The reason why you eat apples and honey on Rosh Hashanah is because you're asking God to give you a sweet or happy new year. This tradition is based on ancient Jewish teachings. A blessing is given as the apple is dipped into the honey and eaten.

  • Ancient Jewish teachings state that the Garden of Eden was permeated with a strong aroma of apples and in some writings is known as "the holy apple orchard."
  • Rosh Hashanah is the celebration of creation, and is the anniversary of the creation of humankind with Adam and Eve in the Garden of Eden. In addition, King Solomon, in his Song of Songs, links the love of God and the apple tree.
  • Honey represents wealth and good living, and was regarded as a precious commodity in ancient times.
  • By dipping the slices of sweet apple into the even sweeter honey, folk remind God of his love for the Jewish people and express their hope for a new year that is pleasant and enjoyable.

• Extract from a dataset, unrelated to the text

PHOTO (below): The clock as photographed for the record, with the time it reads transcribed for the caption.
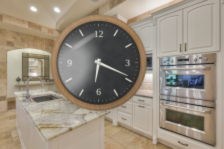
6:19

Blessing the apple and honey

Eat apples and honey on the first night of Rosh Hashanah. Firstly, thank God for the apples:

"Blessed are you, Lord, our God, king of the universe who creates the fruit of the tree."

Next, dip a slice of apple into the honey and take a bite. Then, say the second part of the blessing:

"May it be your will, Lord our God and God of our ancestors that you renew for us a good and sweet year."

Other ways to include apples and honey on Rosh Hashanah

There are various ways to include these delicious edible treats in Rosh Hashanah celebrations.

Challah. The braided egg bread, which is served on Shabbat, is shaped into a spiral — symbolizing the continuity of creation — for Rosh Hashanah and honey is often added before baking to make the bread extra sweet.

Honey cakes. These are often based on a traditional recipe that has been passed down through the generations. Ingredients may include a variety of spices, such as allspice, cloves and cinnamon, as well as honey, coffee, tea, or orange juice.

Honey dip. Serve this on the second night of Rosh Hashanah. Blend one cup of plain yoghurt and eight teaspoons of honey. Garnish with a sprinkle of ground cinnamon and serve with sliced apples.

Apple and honey juice. Juice one cored and peeled apple and add three tablespoons of honey, two tablespoons of fresh lemon juice and one tablespoon of water. Quarter fill a glass with the blended juice, add seltzer and ice.

Celebrate Rosh Hashanah with the sweetness of apples and honey. Let them lead you into a year of good things.